Joe Louis Arena is beloved by Detroit Red Wings (NHL) fans, who fill the place nightly despite the presence of cramped concourses, narrow seats and iffy access. It opened in 1979 and is definitely a remnant of different times, lacking suites and the club-level amenities so much the rage in the arena world these days.

Its days may also be dated, as the Red Wings ownership is deciding whether to pursue a new Detroit arena or commit to Joe Louis Arena. The team’s lease is up this summer, and over the past year the Red Wings have made noises about looking at new-arena sites in the downtown area or possibly rebuilding on the same site.

On the one hand, Red Wings owner Mike Ilitch isn’t afraid of making dramatic moves with his sports franchises — witness the abandonment of Tiger Stadium for Comerica Park — and he certainly knows the finances behind luxury suites. But he’s also shown a commitment to downtown Detroit, which bodes well for Red Wings fans used to attending games in the area.
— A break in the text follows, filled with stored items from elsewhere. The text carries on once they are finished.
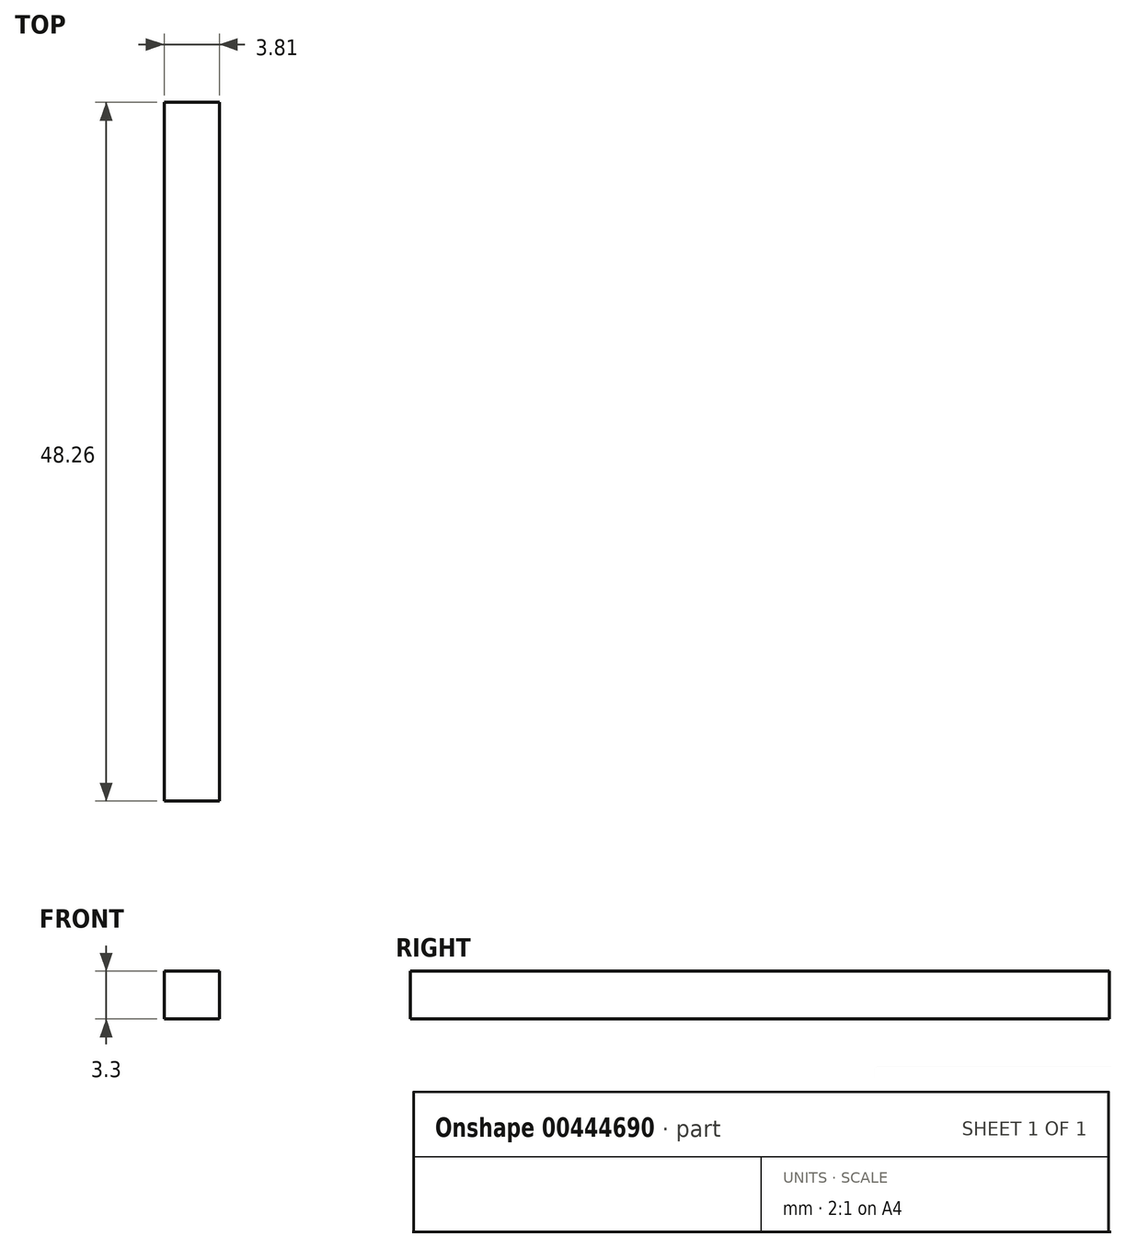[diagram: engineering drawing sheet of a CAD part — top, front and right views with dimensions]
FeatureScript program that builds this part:
annotation { "Feature Type Name" : "Feature", "Feature Type Description" : "" }
export const myFeature = defineFeature(function(context is Context, id is Id, definition is map)
    precondition{}
    {
        {
            var Q0;
            Q0=qCreatedBy(makeId("Top.planeOp"),FACE);
            var sketch = newSketch(context, id + "F0", { "sketchPlane" : qUnion([Q0])});
            skLineSegment(sketch, "E0.bottom", {"start": v(-16.28, 49.58) * mm, "end": v(-12.47, 49.58) * mm});
            skLineSegment(sketch, "E0.top", {"start": v(-16.28, 1.32) * mm, "end": v(-12.47, 1.32) * mm});
            skLineSegment(sketch, "E0.left", {"start": v(-16.28, 49.58) * mm, "end": v(-16.28, 1.32) * mm});
            skLineSegment(sketch, "E0.right", {"start": v(-12.47, 49.58) * mm, "end": v(-12.47, 1.32) * mm});
            skSolve(sketch);
        }
        {
            var Q0;
            Q0 = qSketchRegion(id + "F0", true);
            extrude(context, id + "F1", {"entities" : qUnion([Q0]), "depth" : 3.3 * mm});
        }
    });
So far, the Red Wings haven’t tipped their hand one way or another. Some argue the Joe Louis Arena land is too valuable for an arena, and that the Detroit River riverfront should be turned into a housing site. Given the state of the economy, that’s a stretch; no one is rushing to build housing at all in Detroit, even the high-end stuff in downtown. It’s a decent site already set up for hockey, but a new arena would mean a two-year move of the team; adjoining Cobo Arena is small (12,191 for hockey), Ford Field may be possible, and the Palace of Auburn Hills too far away.